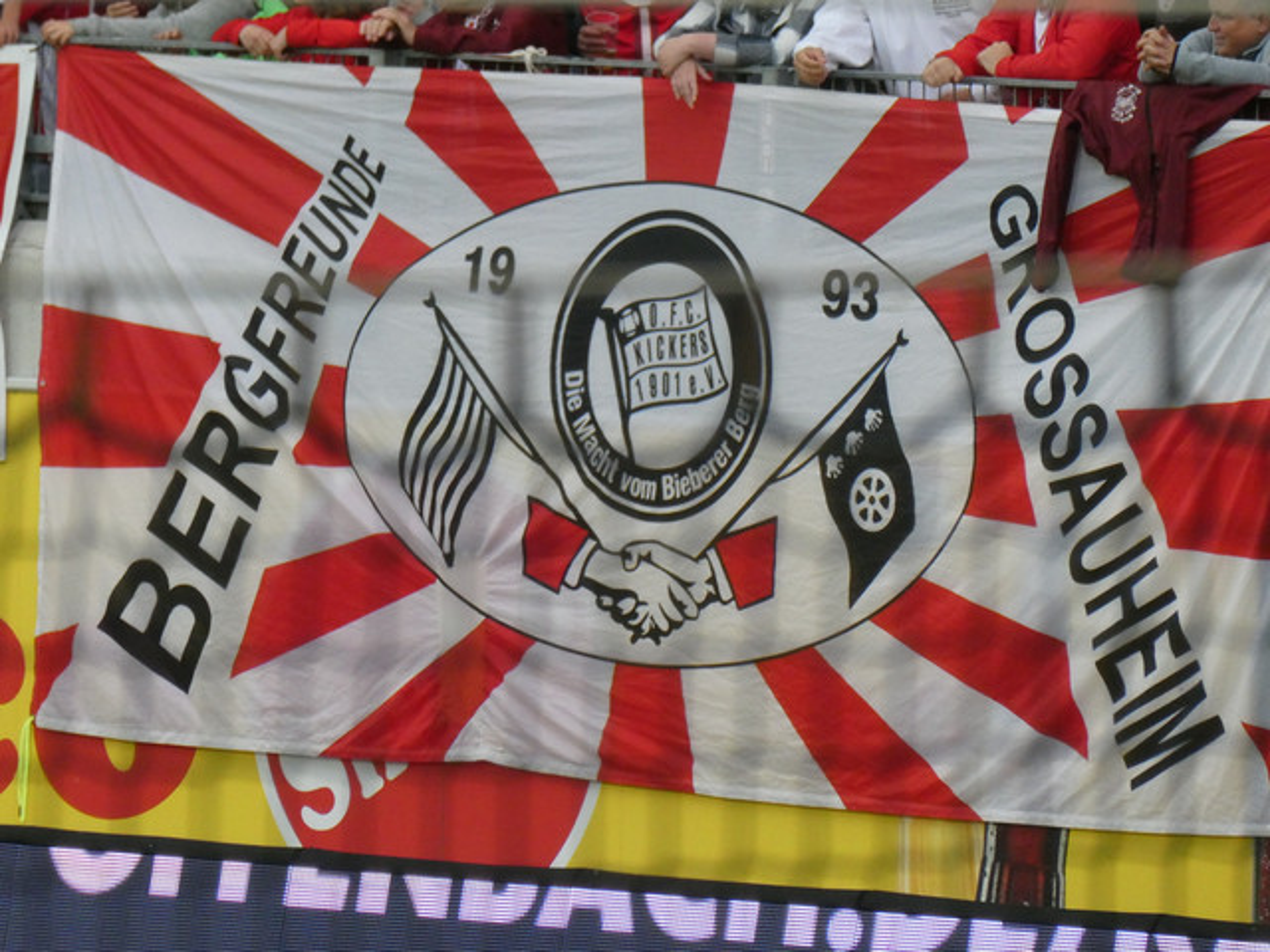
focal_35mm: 720
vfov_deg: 2.1
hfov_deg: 2.8
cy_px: 476
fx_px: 26416
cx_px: 635
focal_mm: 129
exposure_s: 1/125
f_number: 6.4
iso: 640
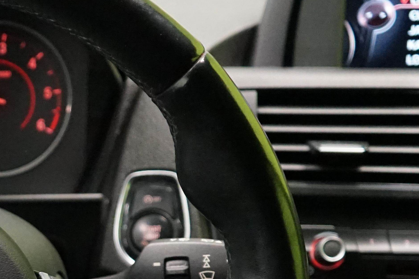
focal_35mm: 105
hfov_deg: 18.2
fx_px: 1222
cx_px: -115
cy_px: 307
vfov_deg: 12.8
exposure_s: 1/125
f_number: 4
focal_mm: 33
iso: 6400
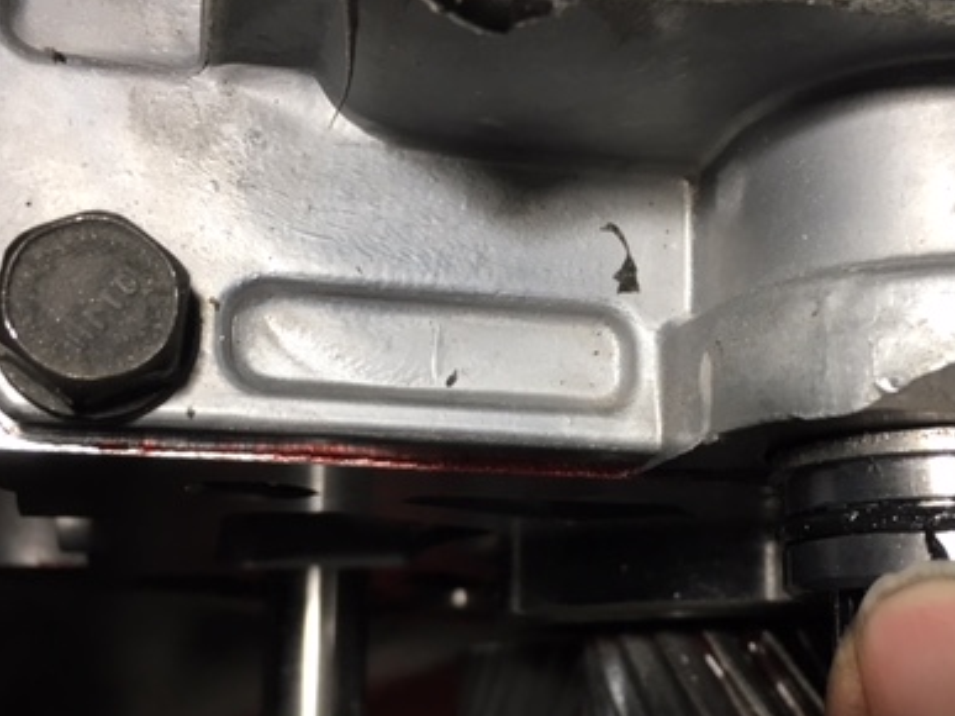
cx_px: 548
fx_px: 1324
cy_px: 427
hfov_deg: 39.6
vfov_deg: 30.2
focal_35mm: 48
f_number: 2.2
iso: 64
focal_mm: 4.15
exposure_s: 1/30
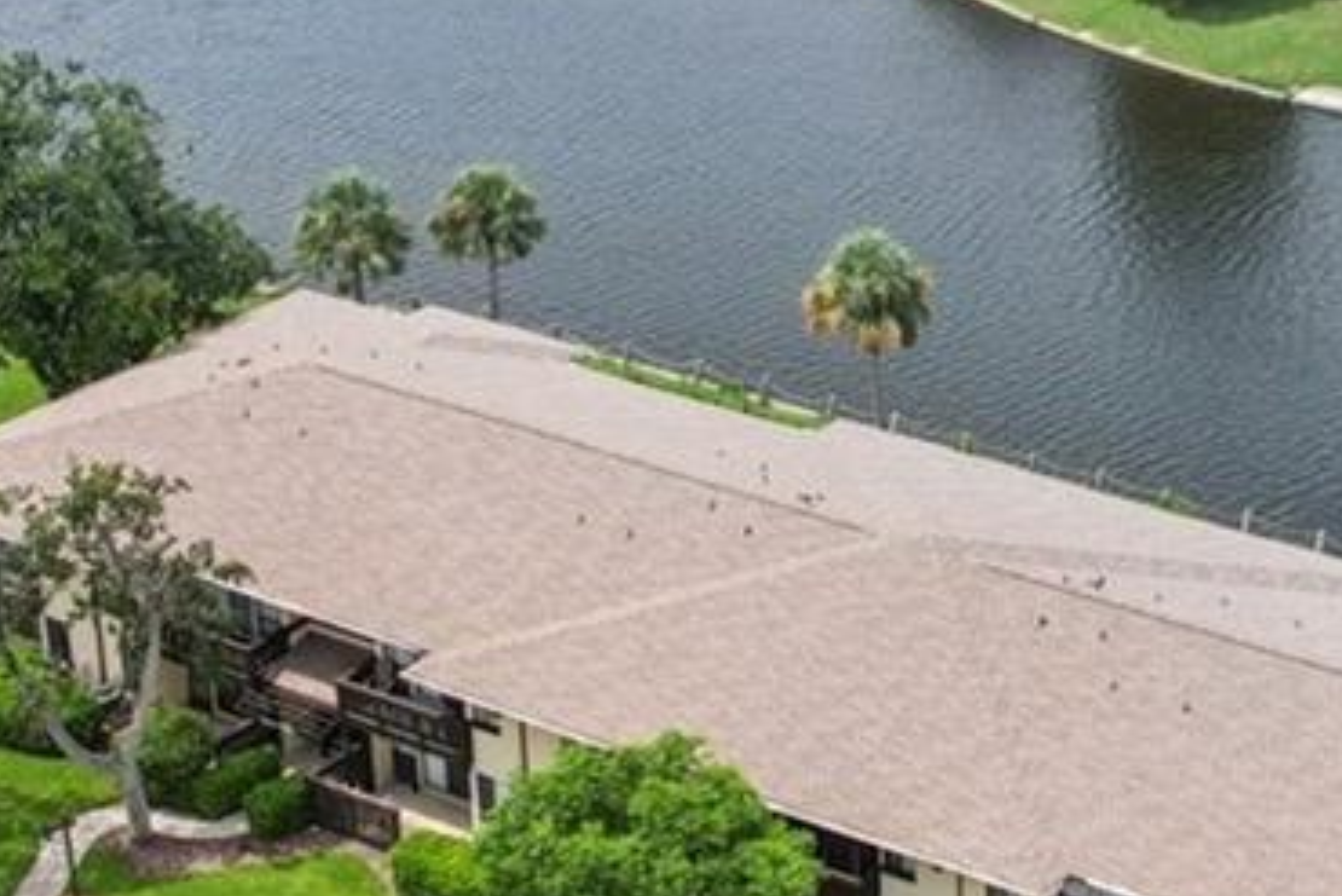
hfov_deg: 21.3
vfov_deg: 14.4
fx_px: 3543
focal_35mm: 95
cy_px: 435
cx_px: 976
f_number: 2.8
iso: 120
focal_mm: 8.38
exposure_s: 1/2000
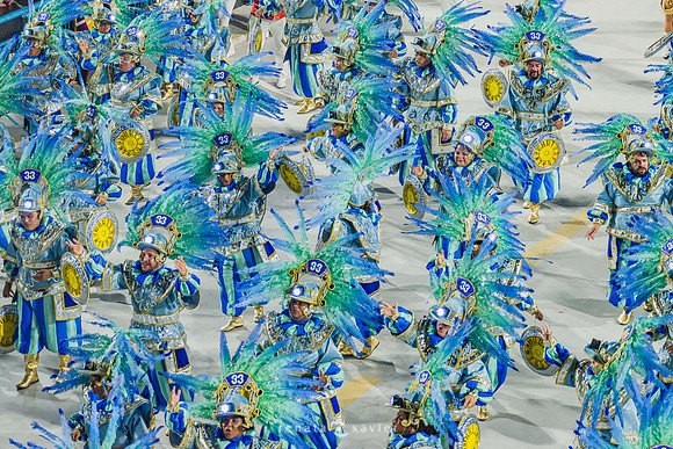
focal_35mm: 140
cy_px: 224
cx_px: 336
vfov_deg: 9.8
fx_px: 2618
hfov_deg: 14.7
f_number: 5
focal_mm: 140
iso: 1600
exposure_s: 1/320
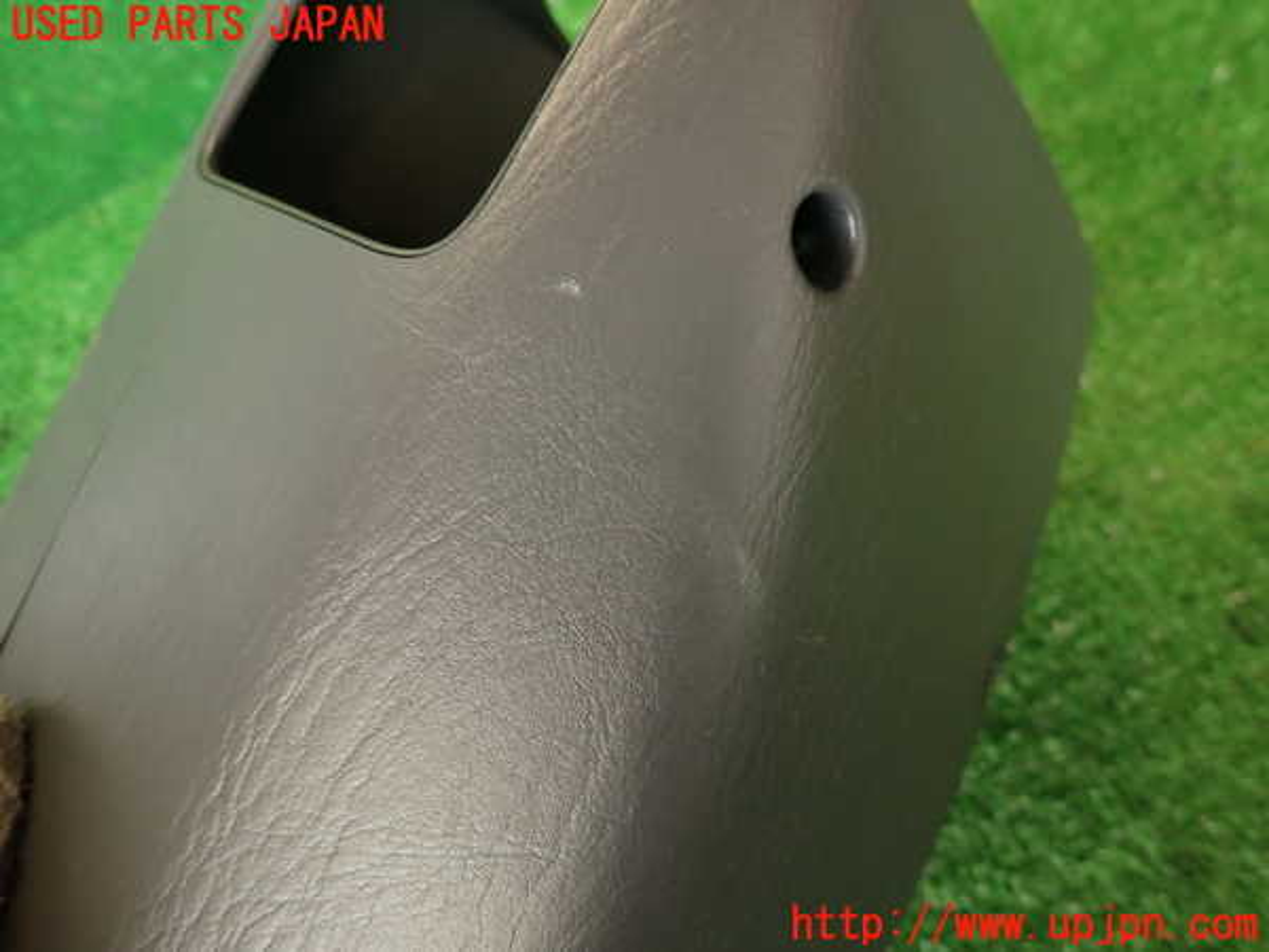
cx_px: 634
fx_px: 916
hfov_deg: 69.4
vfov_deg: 54.9
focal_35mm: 25
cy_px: 476
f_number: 2
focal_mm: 4.5
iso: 200
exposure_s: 1/50
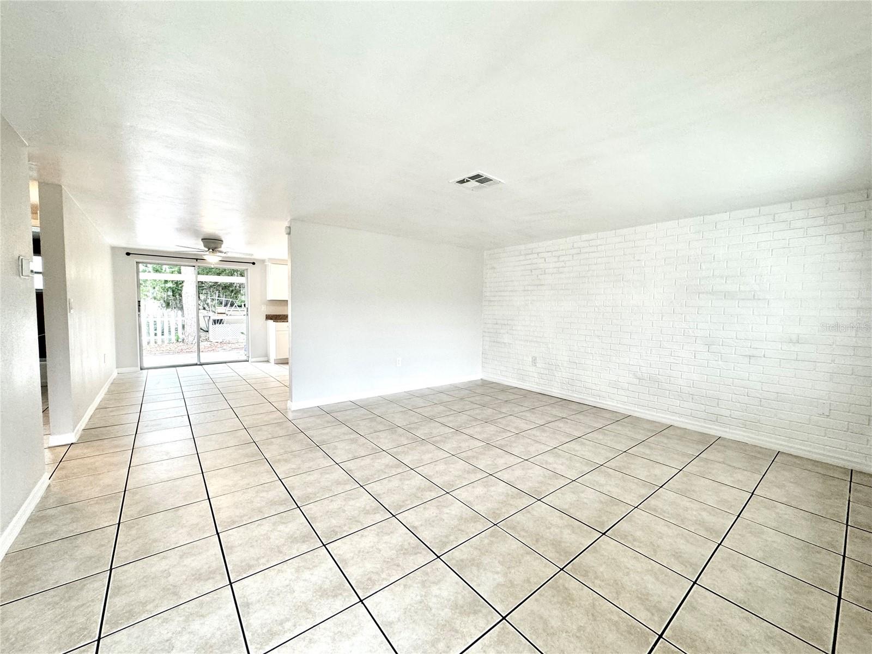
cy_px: 327
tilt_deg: -4.0
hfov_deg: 102.1
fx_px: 353
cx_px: 436
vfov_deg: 85.7
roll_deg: -1.1
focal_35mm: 14
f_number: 2.2
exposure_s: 1/120
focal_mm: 2.22
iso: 160
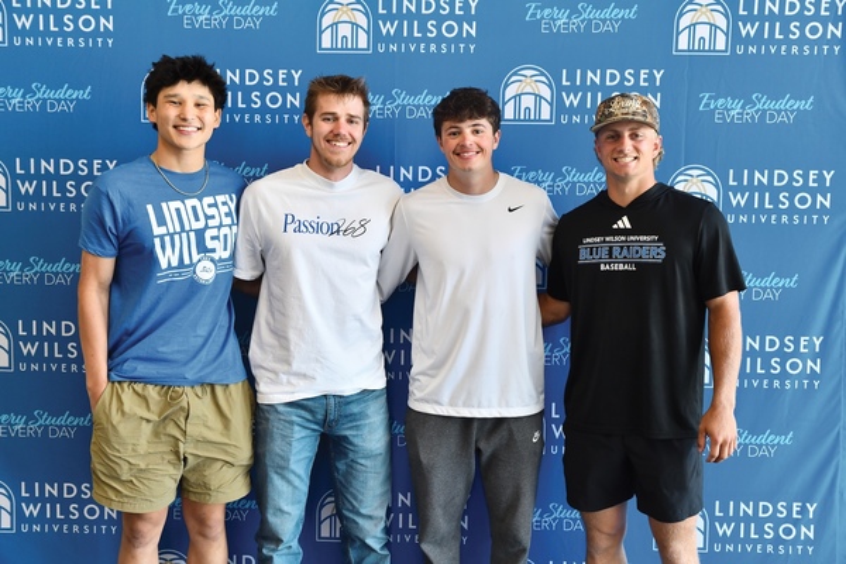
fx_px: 1057
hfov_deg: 43.6
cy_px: 282
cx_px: 423
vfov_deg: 29.9
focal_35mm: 45
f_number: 4
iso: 1250
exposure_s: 1/160
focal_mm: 45
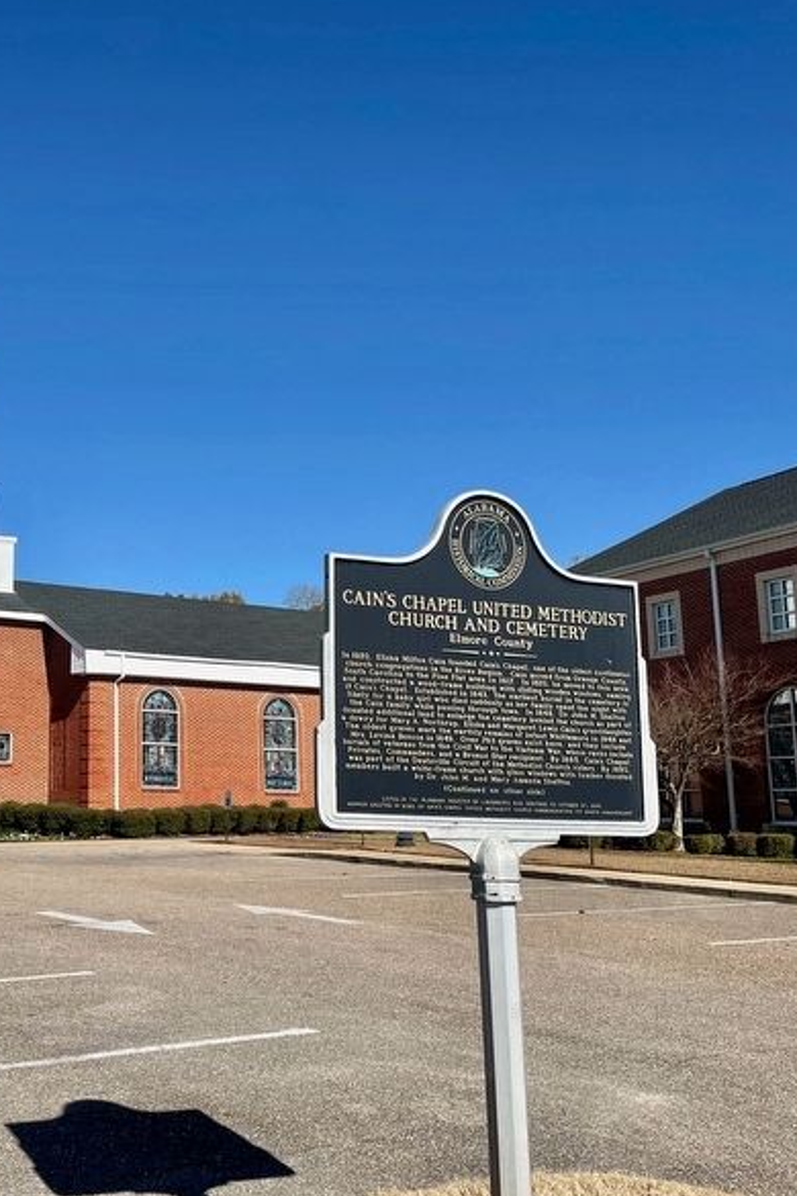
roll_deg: -0.4
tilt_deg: +10.1
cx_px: 37
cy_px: 603
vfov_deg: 51.9
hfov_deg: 33.5
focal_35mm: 37
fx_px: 1229
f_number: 1.6
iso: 32
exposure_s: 1/4651
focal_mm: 4.2
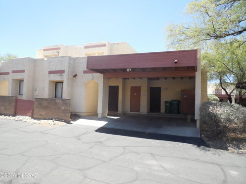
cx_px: 123
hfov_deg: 69.4
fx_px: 178
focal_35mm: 25
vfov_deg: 54.9
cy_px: 92
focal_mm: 4.5
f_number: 3.1
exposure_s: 1/640
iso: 125
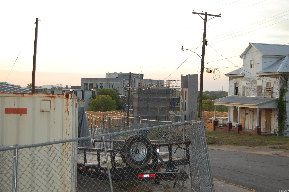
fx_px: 385
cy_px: 96
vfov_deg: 28.0
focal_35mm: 48
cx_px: 144
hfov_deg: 41.1
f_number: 4.5
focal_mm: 32
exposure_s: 1/250
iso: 400
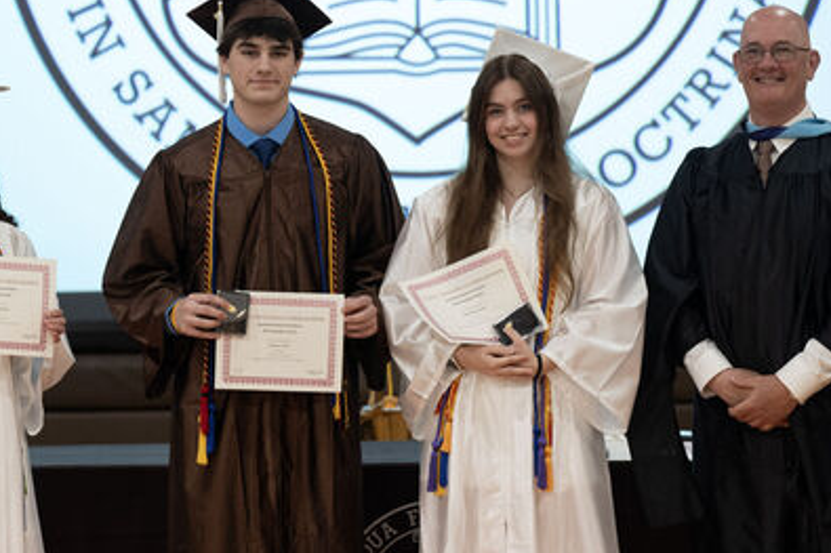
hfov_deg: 11.0
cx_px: 304
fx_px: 4315
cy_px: 334
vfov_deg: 7.3
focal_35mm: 187
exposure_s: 1/100
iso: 1600
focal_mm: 120
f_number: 4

--------

◆ **Task prompt**
Once the line with "roll_deg: -0.4" is found in the data above, reproduce it and each line after it exactly, through the line with "focal_35mm: 187". Omit the pictures.

◆ **Your response**
roll_deg: -0.4
tilt_deg: +10.1
cx_px: 37
cy_px: 603
vfov_deg: 51.9
hfov_deg: 33.5
focal_35mm: 37
fx_px: 1229
f_number: 1.6
iso: 32
exposure_s: 1/4651
focal_mm: 4.2
cx_px: 123
hfov_deg: 69.4
fx_px: 178
focal_35mm: 25
vfov_deg: 54.9
cy_px: 92
focal_mm: 4.5
f_number: 3.1
exposure_s: 1/640
iso: 125
fx_px: 385
cy_px: 96
vfov_deg: 28.0
focal_35mm: 48
cx_px: 144
hfov_deg: 41.1
f_number: 4.5
focal_mm: 32
exposure_s: 1/250
iso: 400
hfov_deg: 11.0
cx_px: 304
fx_px: 4315
cy_px: 334
vfov_deg: 7.3
focal_35mm: 187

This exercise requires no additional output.